I've never been of a particularly melancholy disposition. I know, in fact, I have the potential to drive someone close to me to distraction with my deluded optimism. I get down, like all people, sometimes, particularly in the winter, but I'm never down for long. That said, it would be even more foolishly optimistic of me than ever to claim that this year had been a never-ending party so far: my tax bill has turned out to be far more expensive than I thought, my new book - despite a hugely reassuring reader response - has received zero newspaper coverage and no foreign sales, the next one is far from "in the bag" in any sense, it's never been harder to sell the kind of writing I do best to magazines and papers, I've never had so many close friends ill or out of work, it feels like such a gargantuan aeon since I've been in love I've started to wonder if it'll ever happen again, I've had a filling fall out twice in two weeks, and just the other week, I accidentally burnt a sizeable chunk of my hair off on a candle. However, in my wrapping of Janet's stiffening body in a sheet and moving it, then burying it under the apple tree in the garden, my mind became a piece of Terminator-style metal for those worries to bounce off. Even now, I feel like none of them can touch me. I am not happy - far from it. I have just never felt more conscious of what's important in life. I also feel painfully, tragically, like an adult, in a new way.

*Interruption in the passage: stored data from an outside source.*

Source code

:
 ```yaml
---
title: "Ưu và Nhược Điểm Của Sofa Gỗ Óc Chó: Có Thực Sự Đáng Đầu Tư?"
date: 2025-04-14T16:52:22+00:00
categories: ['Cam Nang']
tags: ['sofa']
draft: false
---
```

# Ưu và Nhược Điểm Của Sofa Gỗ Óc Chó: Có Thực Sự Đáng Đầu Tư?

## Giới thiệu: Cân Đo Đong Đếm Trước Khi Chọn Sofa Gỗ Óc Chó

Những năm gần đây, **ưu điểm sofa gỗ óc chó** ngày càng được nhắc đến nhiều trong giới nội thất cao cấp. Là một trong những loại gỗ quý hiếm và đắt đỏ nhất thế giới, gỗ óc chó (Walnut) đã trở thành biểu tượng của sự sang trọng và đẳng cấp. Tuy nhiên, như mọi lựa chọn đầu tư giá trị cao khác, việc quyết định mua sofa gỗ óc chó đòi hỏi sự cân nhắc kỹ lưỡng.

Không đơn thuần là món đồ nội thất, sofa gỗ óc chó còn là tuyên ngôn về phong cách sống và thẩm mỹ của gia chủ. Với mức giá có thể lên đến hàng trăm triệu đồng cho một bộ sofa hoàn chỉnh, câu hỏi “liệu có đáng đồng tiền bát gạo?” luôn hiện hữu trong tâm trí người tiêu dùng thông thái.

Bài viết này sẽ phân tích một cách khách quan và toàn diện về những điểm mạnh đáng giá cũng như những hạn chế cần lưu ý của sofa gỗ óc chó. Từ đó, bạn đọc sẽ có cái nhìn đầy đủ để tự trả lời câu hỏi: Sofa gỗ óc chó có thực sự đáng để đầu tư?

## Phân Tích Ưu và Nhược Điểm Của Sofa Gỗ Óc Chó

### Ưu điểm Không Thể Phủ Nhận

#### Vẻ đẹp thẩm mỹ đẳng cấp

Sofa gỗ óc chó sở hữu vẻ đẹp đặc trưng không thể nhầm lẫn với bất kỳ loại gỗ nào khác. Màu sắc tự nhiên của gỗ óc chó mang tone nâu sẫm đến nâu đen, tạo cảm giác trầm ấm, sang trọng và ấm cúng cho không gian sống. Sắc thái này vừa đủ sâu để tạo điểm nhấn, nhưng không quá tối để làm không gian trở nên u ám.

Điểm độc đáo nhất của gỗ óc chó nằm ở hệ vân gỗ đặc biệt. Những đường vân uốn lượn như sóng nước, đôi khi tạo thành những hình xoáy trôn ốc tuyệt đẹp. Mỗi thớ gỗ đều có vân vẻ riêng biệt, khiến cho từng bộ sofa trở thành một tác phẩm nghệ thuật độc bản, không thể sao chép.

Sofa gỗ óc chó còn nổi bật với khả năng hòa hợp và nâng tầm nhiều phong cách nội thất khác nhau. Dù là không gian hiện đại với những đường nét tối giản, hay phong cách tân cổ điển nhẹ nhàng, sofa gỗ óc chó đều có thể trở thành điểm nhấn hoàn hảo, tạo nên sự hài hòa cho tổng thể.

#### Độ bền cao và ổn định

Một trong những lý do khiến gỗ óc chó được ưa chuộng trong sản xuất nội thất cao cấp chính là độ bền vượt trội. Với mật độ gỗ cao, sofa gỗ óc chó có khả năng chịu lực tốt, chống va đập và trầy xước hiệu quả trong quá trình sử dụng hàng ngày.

It's a cliche to say that bereavement is a time when you find out who your friends are, but it's true. Christina Hendricks, Thora Birch and Kat Dennings haven't called, but, that disappointment aside, I can honestly say that I feel the friends I have right now - those people I talk to most often - are the best I've ever had. They've confirmed that I have become good at something I wasn't very good at for a long long time: surrounding myself with warm, kind people. My ex-lodger, Katia, was particularly sad to hear of Janet's death, and shed a tear with me, as did others. Janet was a true People Cat. He was the cat who brought me back to moggy serfdom, after the one, anomalous, catless period of my life. In Of Mice And Men terms, he was the Lenny to The Bear's George. The other cats don't quite seem the same without their big dumb step-brother, and the house feels like it has a hole in it. I do not feel "relieved" that I no longer have to spend £100 a month on his vet bills, nor that I can now perhaps confidently go on holiday, maybe, for a couple of days, for the first time in what feels like forever. I just want him back, right here, headbutting me with his preternaturally cold nose, rolling over in response to my one note whistle, or mistiming a jump onto the stair-rail, and breaking yet another bit of 60s West German pottery. His pills are still in the cat food cupboard, and I can't bring myself to do anything with them. (They're expensive, and I'd like to give them to the owner of another hyperthyroid cat, but how do you make that offer: "Here - have my dead pet's medication! Fancy a Thorntons praline, too?"?)

Back when I first lived with him, in London, Janet befriended a neighbourhood fox: a fox so mangy, chickens probably barely thought twice before disrespecting it to its face in street patois. As I looked out of the back wind of my Blackheath flat, I'd see them together, sitting on the communal lawn, in companionable silence. One of the thoughts I've tried to focus on in the last few days is that Janet has been reunited with this fox. Another is that there are many, awful, lingering ways for a cat to die, and he did not suffer one of them. I succeed in zoning in on these thoughts for a while. But as I wander around the house, trying and failing to work, showering the other cats with attention - to their increasing annoyance - I keep feeling like I've forgotten something, or, rather, that I've left something behind. I know what it is, and that it's gone, but I can't shake the feeling that if I strain my tired brain enough, there's a way, somehow, I can get it back.